State v. Jones, 339 N.C. 114, 158-59, 451 S.E.2d 826, 850 (1994), cert. denied, 515 U.S. 1169, 132 L. Ed. 2d 873 (1995) (citations omitted). The comment in questidn appears to have been an attempt by counsel to express to the jury his opinion that the evidence presented was sufficient to implicate Karen’s sons in the murder of Linda. We can only assume that the trial court found this comment to be prejudicial and not supported by the evidence, and we are not persuaded that this conclusion constituted an abuse of discretion. As we have stated, the evidence purportedly implicating Karen’s sons in the murder was properly excluded by the trial court because, in fact, it did no more than create mere conjecture, and did not directly link Karen’s sons to the murder. Thus, the statement by counsel during closing argument sought to present an inference that could not reasonably be drawn from the evidence. Moreover, even assuming arguendo that sustaining the objection was error, such error standing alone would be insufficient to require a new trial. The trial lasted a total of seven days, excluding many days of jury selection and pre-trial hearings. The transcript of the trial comprises over 5,000 pages. Defendant has not shown a reasonable possibility that there would have been a different result if the State’s objection to this one statement had been overruled. See State v. Rosier, 322 N.C. 826, 829-30, 370 S.E.2d 359, 361 (1988). This assignment of error is overruled.

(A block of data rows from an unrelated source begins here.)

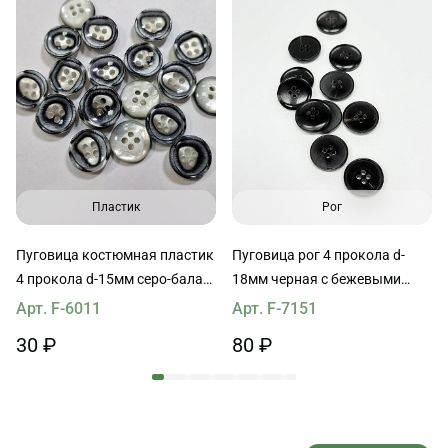
Пластик
Рог
Пуговица костюмная пластик
Пуговица рог 4 прокола d-
4 прокола d-15мм серо-балая
18мм черная с бежевыми
перламутровая
вкраплениями
Арт. F-6011
Арт. F-7151
30 ₽
80 ₽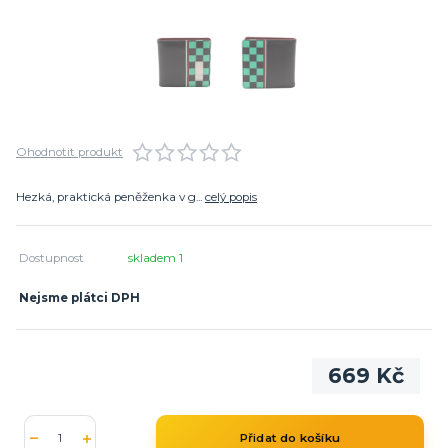
Ohodnotit produkt
Hezká, praktická peněženka v g...
celý popis
Dostupnost
skladem 1
Nejsme plátci DPH
669 Kč
Přidat do košíku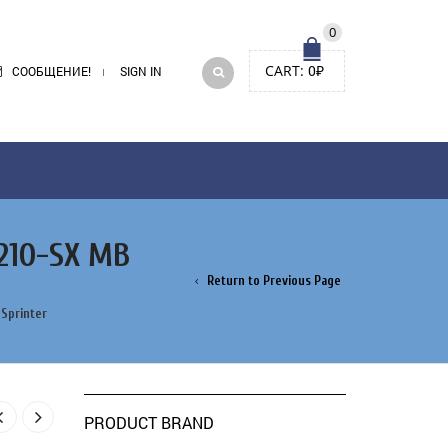
0
CART:
0
₽
СООБЩЕНИЕ!
SIGN IN
210-SX MB
Return to Previous Page
Sprinter
PRODUCT BRAND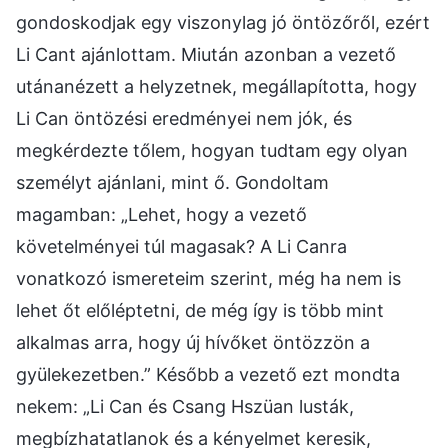
gondoskodjak egy viszonylag jó öntözőről, ezért
Li Cant ajánlottam. Miután azonban a vezető
utánanézett a helyzetnek, megállapította, hogy
Li Can öntözési eredményei nem jók, és
megkérdezte tőlem, hogyan tudtam egy olyan
személyt ajánlani, mint ő. Gondoltam
magamban: „Lehet, hogy a vezető
követelményei túl magasak? A Li Canra
vonatkozó ismereteim szerint, még ha nem is
lehet őt előléptetni, de még így is több mint
alkalmas arra, hogy új hívőket öntözzön a
gyülekezetben.” Később a vezető ezt mondta
nekem: „Li Can és Csang Hszüan lusták,
megbízhatatlanok és a kényelmet keresik,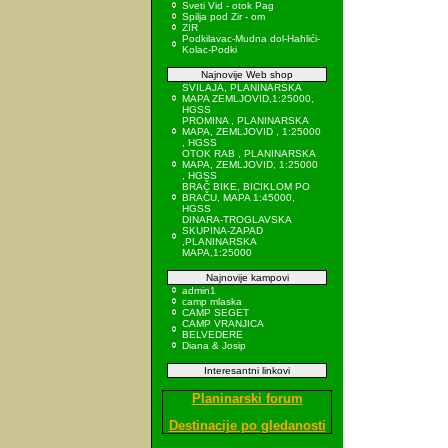
Sveti Vid - otok Pag
Spilja pod Zir - om
ZIR
Podkilavac-Mudna dol-Hahlići-
Kolac-Podki
Najnovije Web shop
SVILAJA, PLANINARSKA
MAPA ZEMLJOVID,1:25000,
HGSS
PROMINA , PLANINARSKA
MAPA, ZEMLJOVID , 1:25000
, HGSS
OTOK RAB , PLANINARSKA
MAPA, ZEMLJOVID, 1:25000
, HGSS
BRAČ BIKE, BICIKLOM PO
BRAČU, MAPA 1:45000,
HGSS
DINARA-TROGLAVSKA
SKUPINA-ZAPAD
,PLANINARSKA
MAPA,1:25000
Najnovije kampovi
admin1
camp mlaska
CAMP SEGET
CAMP VRANJICA
BELVEDERE
Diana & Josip
Interesantni linkovi
Planinarski forum
Destinacije po gledanosti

[3] Defendant lastly contends that the “short form” murder indictment employed in this case violated his constitutional rights and deprived the trial court of jurisdiction to try him for the indicted charge of first-degree murder. Defendant acknowledges that he has raised this issue “for preservation purposes to permit further review in federal court, if necessary,” and defendant readily concedes that this issue has previously been considered and rejected by our Supreme Court in State v. Wallace, 351 N.C. 481, 528 S.E.2d 326, cert. denied, 531 U.S. 1018, 148 L. Ed. 2d 498 (2000). Pursuant to the holding in Wallace, this assignment of error is overruled.

*136No error.

Judges GREENE and McCULLOUGH concur.